En conséquence, les investissements qataris en Tunisie se sont effondrés, surtout depuis que le président tunisien s'est lancé dans son projet de réforme constitutionnelle visant à effacer tout l'héritage politique construit par Ennahda. Le 25 juillet 2021, le professeur de droit a fait un coup d'État en limogeant le gouvernement et en dissolvant le parlement alors présidé par le leader islamiste Rached Ghannouchi, la figure la plus proche de Doha dans la politique intérieure tunisienne.  

Saied est devenu l'un des principaux ennemis de l'islamisme politique, et le Qatar a décidé de réagir. En Tunisie, le président a réussi à faire glisser le phénomène vers les marges du système. Il a même menacé d'éliminer l'islam en tant que religion d'État dans la nouvelle Magna Carta, promulguée en juillet de l'année dernière, qui lui confère des pouvoirs pratiquement illimités, sans aucun contre-pouvoir. Mais l'article 5 du texte de loi stipule que la Tunisie fait "partie de l'Oumma islamique" et qu'"il incombe à l'État seul d'œuvrer à la réalisation des objectifs de l'islam en préservant l'âme, l'honneur, les biens, la religion et la liberté". 

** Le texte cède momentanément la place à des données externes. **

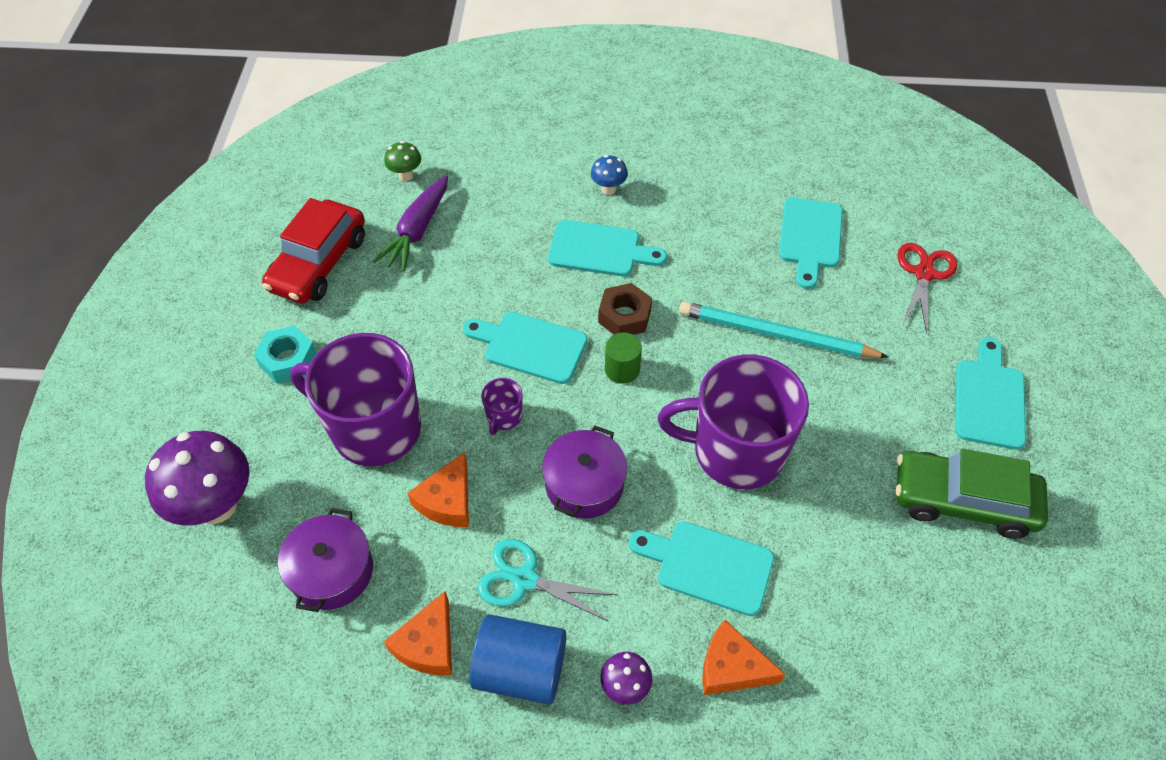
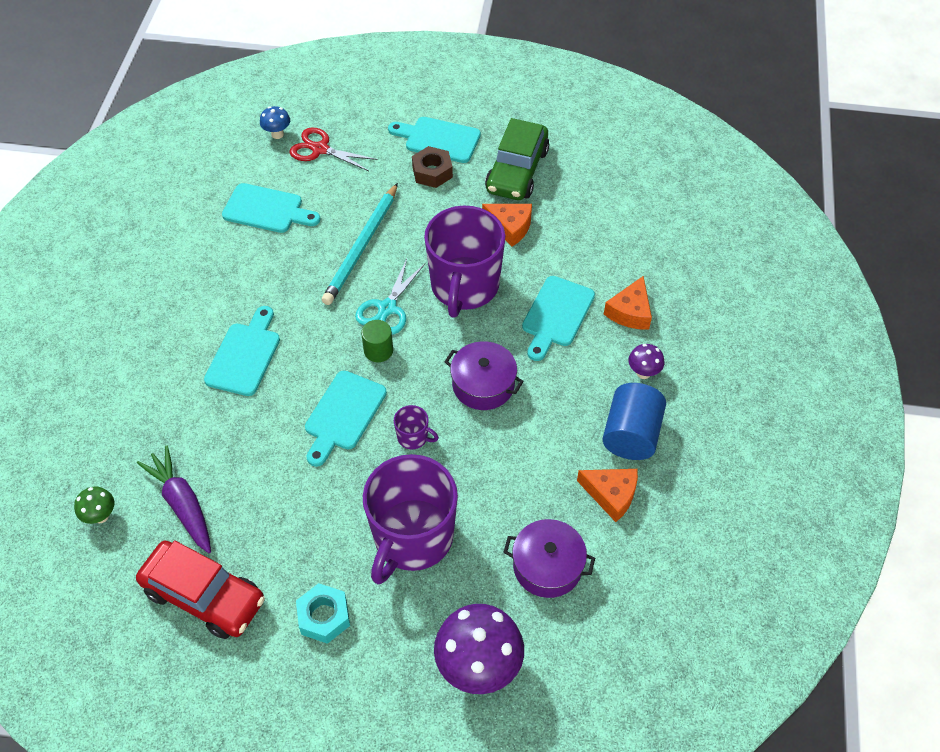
camera: 85 degrees left, 0 degrees up
(417, 230) = (182, 504): purple carrot -> purple carrot turned 150 degrees counterclockwise
(447, 501) = (489, 480): orange cheese -> orange cheese (510, 227)
(525, 579) = (561, 429): turquoise scissors -> turquoise scissors (387, 308)
(608, 189) = (172, 342): blue mushroom -> blue mushroom (277, 134)
(624, 316) = (324, 344): brown nut -> brown nut (432, 172)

Le président tunisien n'est peut-être pas un islamiste politique, mais c'est un musulman fervent qui, comme les électeurs qui l'ont propulsé à la tête de l'État après les élections présidentielles de 2019, a perçu Ennahda comme le principal responsable de la corruption endémique et de la crise économique qui sévit en Tunisie depuis le déclenchement du printemps arabe.